#### Exercise:
Give back the entries in full, exactly as they are written.

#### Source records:

_ _ _ _ _

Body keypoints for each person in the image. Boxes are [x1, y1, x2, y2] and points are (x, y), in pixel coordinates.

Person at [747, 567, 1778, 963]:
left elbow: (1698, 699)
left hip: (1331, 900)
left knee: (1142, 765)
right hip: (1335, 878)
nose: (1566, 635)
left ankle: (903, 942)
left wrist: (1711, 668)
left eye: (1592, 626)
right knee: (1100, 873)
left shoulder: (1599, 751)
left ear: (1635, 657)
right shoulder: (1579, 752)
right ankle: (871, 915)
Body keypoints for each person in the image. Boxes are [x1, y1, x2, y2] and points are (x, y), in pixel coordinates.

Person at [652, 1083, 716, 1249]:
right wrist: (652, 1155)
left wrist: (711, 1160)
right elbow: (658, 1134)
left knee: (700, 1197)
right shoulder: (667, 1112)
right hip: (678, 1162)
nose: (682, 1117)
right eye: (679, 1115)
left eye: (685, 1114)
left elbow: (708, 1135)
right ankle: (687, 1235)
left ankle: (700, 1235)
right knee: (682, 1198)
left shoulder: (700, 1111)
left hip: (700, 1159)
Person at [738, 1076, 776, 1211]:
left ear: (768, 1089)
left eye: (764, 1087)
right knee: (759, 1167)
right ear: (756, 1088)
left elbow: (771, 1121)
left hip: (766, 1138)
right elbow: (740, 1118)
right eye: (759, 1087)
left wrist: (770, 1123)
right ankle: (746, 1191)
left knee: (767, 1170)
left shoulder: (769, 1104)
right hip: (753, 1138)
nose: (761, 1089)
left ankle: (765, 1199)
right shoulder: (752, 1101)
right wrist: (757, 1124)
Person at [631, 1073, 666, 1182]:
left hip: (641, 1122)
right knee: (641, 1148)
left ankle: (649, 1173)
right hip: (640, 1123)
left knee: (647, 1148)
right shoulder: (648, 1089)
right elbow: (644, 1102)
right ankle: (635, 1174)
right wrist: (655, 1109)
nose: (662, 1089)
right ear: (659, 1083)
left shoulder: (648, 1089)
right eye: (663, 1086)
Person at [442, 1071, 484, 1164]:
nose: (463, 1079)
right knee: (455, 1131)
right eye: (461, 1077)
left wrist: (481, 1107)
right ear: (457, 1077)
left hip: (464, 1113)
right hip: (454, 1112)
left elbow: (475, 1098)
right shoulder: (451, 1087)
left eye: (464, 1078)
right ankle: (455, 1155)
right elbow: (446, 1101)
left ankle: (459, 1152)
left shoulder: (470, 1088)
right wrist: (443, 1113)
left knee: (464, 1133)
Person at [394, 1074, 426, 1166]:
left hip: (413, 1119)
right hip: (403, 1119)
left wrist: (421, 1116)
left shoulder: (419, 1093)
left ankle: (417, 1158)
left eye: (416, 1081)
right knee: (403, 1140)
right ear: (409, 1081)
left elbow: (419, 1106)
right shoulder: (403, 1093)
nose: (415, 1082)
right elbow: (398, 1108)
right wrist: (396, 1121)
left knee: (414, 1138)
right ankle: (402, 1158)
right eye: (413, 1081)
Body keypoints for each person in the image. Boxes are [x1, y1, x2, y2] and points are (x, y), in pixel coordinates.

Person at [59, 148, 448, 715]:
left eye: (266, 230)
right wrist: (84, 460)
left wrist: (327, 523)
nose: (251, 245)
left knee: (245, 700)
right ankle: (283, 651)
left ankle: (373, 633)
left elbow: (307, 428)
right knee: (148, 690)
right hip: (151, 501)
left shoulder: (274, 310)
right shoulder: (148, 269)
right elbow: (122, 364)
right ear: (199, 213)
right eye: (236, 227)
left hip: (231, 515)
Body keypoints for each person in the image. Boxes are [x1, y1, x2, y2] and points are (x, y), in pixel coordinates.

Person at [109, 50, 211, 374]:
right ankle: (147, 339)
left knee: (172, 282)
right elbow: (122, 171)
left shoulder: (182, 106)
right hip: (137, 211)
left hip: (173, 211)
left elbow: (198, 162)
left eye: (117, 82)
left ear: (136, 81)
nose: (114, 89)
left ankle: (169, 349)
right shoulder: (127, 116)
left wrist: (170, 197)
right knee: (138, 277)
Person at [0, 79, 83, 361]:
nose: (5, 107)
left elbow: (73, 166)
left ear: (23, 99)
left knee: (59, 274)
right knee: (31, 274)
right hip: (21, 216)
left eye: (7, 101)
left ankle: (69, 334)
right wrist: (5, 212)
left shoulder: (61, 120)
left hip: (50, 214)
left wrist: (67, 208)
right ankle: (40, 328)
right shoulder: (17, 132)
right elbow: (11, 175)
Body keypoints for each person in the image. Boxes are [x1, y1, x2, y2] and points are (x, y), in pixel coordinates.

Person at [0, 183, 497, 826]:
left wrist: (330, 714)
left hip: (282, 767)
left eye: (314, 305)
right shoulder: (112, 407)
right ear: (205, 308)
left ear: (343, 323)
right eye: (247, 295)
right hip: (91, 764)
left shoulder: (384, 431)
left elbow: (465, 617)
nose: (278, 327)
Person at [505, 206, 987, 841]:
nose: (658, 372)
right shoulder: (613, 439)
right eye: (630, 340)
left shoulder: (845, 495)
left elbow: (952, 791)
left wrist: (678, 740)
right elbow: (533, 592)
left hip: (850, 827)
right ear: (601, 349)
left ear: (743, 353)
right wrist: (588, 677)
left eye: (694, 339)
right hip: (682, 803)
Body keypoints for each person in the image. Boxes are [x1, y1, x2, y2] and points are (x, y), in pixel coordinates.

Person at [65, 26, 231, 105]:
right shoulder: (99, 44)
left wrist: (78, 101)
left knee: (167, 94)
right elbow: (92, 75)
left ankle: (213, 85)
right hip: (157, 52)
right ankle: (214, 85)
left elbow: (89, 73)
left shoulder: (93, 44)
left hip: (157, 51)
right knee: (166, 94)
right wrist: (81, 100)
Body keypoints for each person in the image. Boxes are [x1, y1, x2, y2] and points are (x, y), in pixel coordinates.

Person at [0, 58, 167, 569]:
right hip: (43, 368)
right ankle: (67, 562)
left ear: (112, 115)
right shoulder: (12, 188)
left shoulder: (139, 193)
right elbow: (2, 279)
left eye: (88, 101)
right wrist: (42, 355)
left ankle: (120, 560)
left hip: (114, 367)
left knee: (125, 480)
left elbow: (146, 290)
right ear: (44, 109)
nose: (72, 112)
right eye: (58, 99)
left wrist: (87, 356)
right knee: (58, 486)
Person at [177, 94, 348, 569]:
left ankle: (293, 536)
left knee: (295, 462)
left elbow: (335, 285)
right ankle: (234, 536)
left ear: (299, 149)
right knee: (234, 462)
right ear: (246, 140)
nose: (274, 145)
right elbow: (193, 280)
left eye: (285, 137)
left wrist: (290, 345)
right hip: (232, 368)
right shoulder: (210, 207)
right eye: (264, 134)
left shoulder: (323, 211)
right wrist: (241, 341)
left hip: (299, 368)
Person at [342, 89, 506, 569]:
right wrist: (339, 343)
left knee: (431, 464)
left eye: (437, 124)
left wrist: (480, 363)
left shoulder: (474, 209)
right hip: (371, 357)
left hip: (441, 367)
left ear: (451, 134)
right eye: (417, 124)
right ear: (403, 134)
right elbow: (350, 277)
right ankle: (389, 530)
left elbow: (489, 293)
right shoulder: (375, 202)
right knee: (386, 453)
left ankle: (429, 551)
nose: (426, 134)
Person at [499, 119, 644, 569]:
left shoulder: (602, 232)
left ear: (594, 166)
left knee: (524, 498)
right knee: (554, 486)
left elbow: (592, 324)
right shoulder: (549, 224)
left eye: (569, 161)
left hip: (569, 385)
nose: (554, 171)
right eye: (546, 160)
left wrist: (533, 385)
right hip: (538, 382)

_ _ _ _ _

#### Solution:
Body keypoints for each person in the image. Boxes are [x1, y1, x2, y2] and points are (x, y), in pixel coordinates.

Person at [747, 567, 1778, 963]:
left elbow: (1698, 699)
left hip: (1331, 900)
left knee: (1142, 765)
right hip: (1335, 878)
nose: (1566, 635)
left ankle: (903, 942)
left wrist: (1711, 668)
left eye: (1592, 626)
right knee: (1100, 873)
left shoulder: (1599, 751)
left ear: (1635, 657)
right shoulder: (1579, 752)
right ankle: (871, 915)
Body keypoints for each person in the image. Boxes are [x1, y1, x2, y2] and points are (x, y), in pixel coordinates.

Person at [652, 1083, 716, 1249]:
right wrist: (652, 1155)
left wrist: (711, 1160)
right elbow: (658, 1134)
left knee: (700, 1197)
right shoulder: (667, 1112)
right hip: (678, 1162)
nose: (682, 1117)
right eye: (679, 1115)
left eye: (685, 1114)
left elbow: (708, 1135)
right ankle: (687, 1235)
left ankle: (700, 1235)
right knee: (682, 1198)
left shoulder: (700, 1111)
left hip: (700, 1159)
Person at [738, 1076, 776, 1211]:
left ear: (768, 1089)
left eye: (764, 1087)
right knee: (759, 1167)
right ear: (756, 1088)
left elbow: (771, 1121)
left hip: (766, 1138)
right elbow: (740, 1118)
right eye: (759, 1087)
left wrist: (770, 1123)
right ankle: (746, 1191)
left knee: (767, 1170)
left shoulder: (769, 1104)
right hip: (753, 1138)
nose: (761, 1089)
left ankle: (765, 1199)
right shoulder: (752, 1101)
right wrist: (757, 1124)
Person at [631, 1073, 666, 1182]:
left hip: (641, 1122)
right knee: (641, 1148)
left ankle: (649, 1173)
right hip: (640, 1123)
left knee: (647, 1148)
right shoulder: (648, 1089)
right elbow: (644, 1102)
right ankle: (635, 1174)
right wrist: (655, 1109)
nose: (662, 1089)
right ear: (659, 1083)
left shoulder: (648, 1089)
right eye: (663, 1086)
Person at [442, 1071, 484, 1164]:
nose: (463, 1079)
right knee: (455, 1131)
right eye: (461, 1077)
left wrist: (481, 1107)
right ear: (457, 1077)
left hip: (464, 1113)
right hip: (454, 1112)
left elbow: (475, 1098)
right shoulder: (451, 1087)
left eye: (464, 1078)
right ankle: (455, 1155)
right elbow: (446, 1101)
left ankle: (459, 1152)
left shoulder: (470, 1088)
right wrist: (443, 1113)
left knee: (464, 1133)
Person at [394, 1074, 426, 1166]:
left hip: (413, 1119)
right hip: (403, 1119)
left wrist: (421, 1116)
left shoulder: (419, 1093)
left ankle: (417, 1158)
left eye: (416, 1081)
right knee: (403, 1140)
right ear: (409, 1081)
left elbow: (419, 1106)
right shoulder: (403, 1093)
nose: (415, 1082)
right elbow: (398, 1108)
right wrist: (396, 1121)
left knee: (414, 1138)
right ankle: (402, 1158)
right eye: (413, 1081)
Body keypoints for each person in the image. Boxes are [x1, y1, x2, y2] and points are (x, y), in pixel coordinates.

Person at [59, 148, 448, 715]:
left eye: (266, 230)
right wrist: (84, 460)
left wrist: (327, 523)
nose: (251, 245)
left knee: (245, 700)
right ankle: (283, 651)
left ankle: (373, 633)
left elbow: (307, 428)
right knee: (148, 690)
right hip: (151, 501)
left shoulder: (274, 310)
right shoulder: (148, 269)
right elbow: (122, 364)
right ear: (199, 213)
right eye: (236, 227)
left hip: (231, 515)
Body keypoints for each person in the image. Boxes are [x1, y1, x2, y2] and points are (x, y), in pixel coordinates.

Person at [109, 50, 211, 374]:
right ankle: (147, 339)
left knee: (172, 282)
right elbow: (122, 171)
left shoulder: (182, 106)
right hip: (137, 211)
left hip: (173, 211)
left elbow: (198, 162)
left eye: (117, 82)
left ear: (136, 81)
nose: (114, 89)
left ankle: (169, 349)
right shoulder: (127, 116)
left wrist: (170, 197)
right knee: (138, 277)
Person at [0, 79, 83, 361]:
nose: (5, 107)
left elbow: (73, 166)
left ear: (23, 99)
left knee: (59, 274)
right knee: (31, 274)
right hip: (21, 216)
left eye: (7, 101)
left ankle: (69, 334)
right wrist: (5, 212)
left shoulder: (61, 120)
left hip: (50, 214)
left wrist: (67, 208)
right ankle: (40, 328)
right shoulder: (17, 132)
right elbow: (11, 175)
Body keypoints for each person in the image. Boxes are [x1, y1, x2, y2] and points are (x, y), in pixel coordinates.

Person at [0, 183, 497, 826]:
left wrist: (330, 714)
left hip: (282, 767)
left eye: (314, 305)
right shoulder: (112, 407)
right ear: (205, 308)
left ear: (343, 323)
right eye: (247, 295)
right hip: (91, 764)
left shoulder: (384, 431)
left elbow: (465, 617)
nose: (278, 327)
Person at [505, 206, 987, 841]:
nose: (658, 372)
right shoulder: (613, 439)
right eye: (630, 340)
left shoulder: (845, 495)
left elbow: (952, 791)
left wrist: (678, 740)
right elbow: (533, 592)
left hip: (850, 827)
right ear: (601, 349)
left ear: (743, 353)
right wrist: (588, 677)
left eye: (694, 339)
right hip: (682, 803)
Body keypoints for each person in the image. Boxes are [x1, y1, x2, y2] and points are (x, y), in pixel coordinates.

Person at [65, 26, 231, 105]:
right shoulder: (99, 44)
left wrist: (78, 101)
left knee: (167, 94)
right elbow: (92, 75)
left ankle: (213, 85)
right hip: (157, 52)
right ankle: (214, 85)
left elbow: (89, 73)
left shoulder: (93, 44)
left hip: (157, 51)
right knee: (166, 94)
right wrist: (81, 100)
Body keypoints for each person in the image. Boxes are [x1, y1, x2, y2] and points are (x, y), in pixel coordinates.

Person at [0, 58, 167, 569]:
right hip: (43, 368)
right ankle: (67, 562)
left ear: (112, 115)
right shoulder: (12, 188)
left shoulder: (139, 193)
right elbow: (2, 279)
left eye: (88, 101)
right wrist: (42, 355)
left ankle: (120, 560)
left hip: (114, 367)
left knee: (125, 480)
left elbow: (146, 290)
right ear: (44, 109)
nose: (72, 112)
right eye: (58, 99)
left wrist: (87, 356)
right knee: (58, 486)
Person at [177, 94, 348, 569]:
left ankle: (293, 536)
left knee: (295, 462)
left elbow: (335, 285)
right ankle: (234, 536)
left ear: (299, 149)
right knee: (234, 462)
right ear: (246, 140)
nose: (274, 145)
right elbow: (193, 280)
left eye: (285, 137)
left wrist: (290, 345)
right hip: (232, 368)
right shoulder: (210, 207)
right eye: (264, 134)
left shoulder: (323, 211)
right wrist: (241, 341)
left hip: (299, 368)
Person at [342, 89, 506, 569]:
right wrist: (339, 343)
left knee: (431, 464)
left eye: (437, 124)
left wrist: (480, 363)
left shoulder: (474, 209)
right hip: (371, 357)
left hip: (441, 367)
left ear: (451, 134)
right eye: (417, 124)
right ear: (403, 134)
right elbow: (350, 277)
right ankle: (389, 530)
left elbow: (489, 293)
right shoulder: (375, 202)
right knee: (386, 453)
left ankle: (429, 551)
nose: (426, 134)
Person at [499, 119, 644, 569]:
left shoulder: (602, 232)
left ear: (594, 166)
left knee: (524, 498)
right knee: (554, 486)
left elbow: (592, 324)
right shoulder: (549, 224)
left eye: (569, 161)
left hip: (569, 385)
nose: (554, 171)
right eye: (546, 160)
left wrist: (533, 385)
right hip: (538, 382)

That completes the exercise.